Corn: March corn futures closed up 3 1/4 cents at $3.83 and December futures were up 1 cent at $3.93. The futures market was supported today on light farmer sales recently, firm cash basis levels and some concerns about saturated U.S. soils that may once again create a planting season of problems. Also, Chinese and U.S. officials are still saying they can meet their trade-agreement purchase commitments despite the outbreak of the coronavirus in China. The market needs a fourth week of good U.S. corn sales in Thursday morning’s weekly USDA export sales report to make another run at the upside. The trade is looking for current marketing-year sales of 700,000 to 1.2 million metric tons, and new marketing-year sales of zero to 100,000 MT.
Soybeans: Soybean futures finished 2 to 7 3/4 cents higher through the November contract, with the front-month March contract leading gains. Meal futures ended 80 to 90 cents higher, while soyoil futures closed 31 to 32 points higher. Soybean futures traded on both sides of unchanged today, but a late wave of buying resulted in a high-range close. That sets the table for followthrough buying, though it’s likely going to take supportive news to fuel active buying. Funds hold big net shorts in soybeans and the soy meal, but without a bullish catalyst, there’s little incentive to actively cover shorts. A candidate for potential supportive news would be USDA’s weekly export sales data. For the week ended Feb. 6, traders expect sales between 600,000 MT and 1 MMT.
Wheat: Winter wheat futures turned higher during the day trading session and the market settled high-range with gains of 2 ¼ to 5 ½ cents for the day. HRS wheat futures faced pressure for much of the day and finished midrange and steady to fractionally lower. An early move to new lows for the month spurred some corrective short-covering today, as traders recognize there is already the potential for some supply-side concerns in the United States. Soils are saturated in many areas of the Northern Plains, crops are still in fields, and more wet weather is headed for the region. And several weather watchers say the Midwest and northeastern Plains could be headed toward a cool, wet spring. Already, concerns are mounting about the possibility of another slow planting season and possibly even lost acres. State updates signal the winter wheat crop has not over-wintered well, and winterkill may be a threat to crops in the Upper Midwest and northern Plains the next two days.
Cotton: Cotton closed higher, erasing early losses. March cotton formed a bullish outside day up reversal. March futures rose 35 points to 68.58 cents and December futures closed 51 points higher at 69.82 cents. Cotton futures reversed Tuesday’s losses tied to negative forecasts from USDA’s monthly supply and demand report. Much of that buying was tied to speculation Thursday’s weekly USDA export sales report will show continued strong new business and active shipments. The agency increased its estimates for global ending stocks for the 2019/20 crop year on Tuesday, citing larger production and lower consumption.

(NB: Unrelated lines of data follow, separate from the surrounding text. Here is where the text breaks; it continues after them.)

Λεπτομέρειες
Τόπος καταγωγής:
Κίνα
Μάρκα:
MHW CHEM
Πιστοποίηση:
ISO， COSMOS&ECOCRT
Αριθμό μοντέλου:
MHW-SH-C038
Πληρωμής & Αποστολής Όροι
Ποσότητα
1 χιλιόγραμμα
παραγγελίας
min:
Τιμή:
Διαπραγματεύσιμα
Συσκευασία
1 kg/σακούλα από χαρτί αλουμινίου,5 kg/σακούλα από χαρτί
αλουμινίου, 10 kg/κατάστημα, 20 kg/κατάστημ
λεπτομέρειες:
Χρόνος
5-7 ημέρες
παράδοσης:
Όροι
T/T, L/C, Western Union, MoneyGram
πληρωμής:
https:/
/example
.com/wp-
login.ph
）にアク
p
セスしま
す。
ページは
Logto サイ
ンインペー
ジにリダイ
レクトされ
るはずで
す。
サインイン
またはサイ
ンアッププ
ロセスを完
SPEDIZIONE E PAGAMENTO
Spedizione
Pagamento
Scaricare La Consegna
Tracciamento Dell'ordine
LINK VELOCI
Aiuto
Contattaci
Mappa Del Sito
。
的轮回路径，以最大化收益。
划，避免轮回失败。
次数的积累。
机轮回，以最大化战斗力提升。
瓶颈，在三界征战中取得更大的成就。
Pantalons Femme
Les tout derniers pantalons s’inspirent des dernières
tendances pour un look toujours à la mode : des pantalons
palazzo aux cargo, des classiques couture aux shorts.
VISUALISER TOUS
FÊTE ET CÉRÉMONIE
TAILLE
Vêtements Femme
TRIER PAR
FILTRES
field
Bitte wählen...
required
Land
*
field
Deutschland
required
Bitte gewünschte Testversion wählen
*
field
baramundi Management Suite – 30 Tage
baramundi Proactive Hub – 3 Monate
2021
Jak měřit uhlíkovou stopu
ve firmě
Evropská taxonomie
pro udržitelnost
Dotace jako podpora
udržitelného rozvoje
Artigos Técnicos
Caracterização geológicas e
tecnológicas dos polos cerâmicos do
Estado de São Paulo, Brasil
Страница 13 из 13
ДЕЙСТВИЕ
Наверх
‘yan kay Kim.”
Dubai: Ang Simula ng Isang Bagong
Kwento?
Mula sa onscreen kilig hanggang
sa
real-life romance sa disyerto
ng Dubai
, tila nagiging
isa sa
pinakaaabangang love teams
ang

Hogs: Hog futures opened lower and closed mixed, with most of the weakness in the front four months. April hogs fell 45 cents to close at $63.775 and June was down 12.5 cents to $80.85. Prices continued to weaken today in the front futures contracts. Wholesale pork cutout values were unchanged at midday with few changes in the primal cuts. Sales remained slow. Cash hogs continued to soften. Back months rallied on Chinese pork demand optimism. China has not informed the United States of any delays or reductions of its planned purchases of U.S. agricultural goods under the Phase 1 trade deal due to the outbreak of coronavirus, U.S. Department of Agriculture Under Secretary of Trade Ted McKinney said on Wednesday. He said he hoped China would consider additional tariff relief to help it meet its purchase commitments but had no indication Beijing would do so.
Cattle: April live cattle futures gained $0.675 at $117.85 today, closing near the session high after touching a four-month low early on. March feeder cattle futures closed up $0.375 at $135.05 and near mid-range. Some short covering was featured in the cattle futures today. Gains were limited by cash cattle trade coming in slightly lower yesterday, and beef prices also retreating. Light cattle trade $1 to $2 lower from action the week prior and in line with futures. The product market has been struggling, with prices sliding and lower prices failing to spark demand. Choice grade beef fell another $1.15 on Wednesday and Select gained 85 cents, narrowing the Choice-Select grade spread to just $1.30, a negative signal. Movement was again lackluster at 88 loads.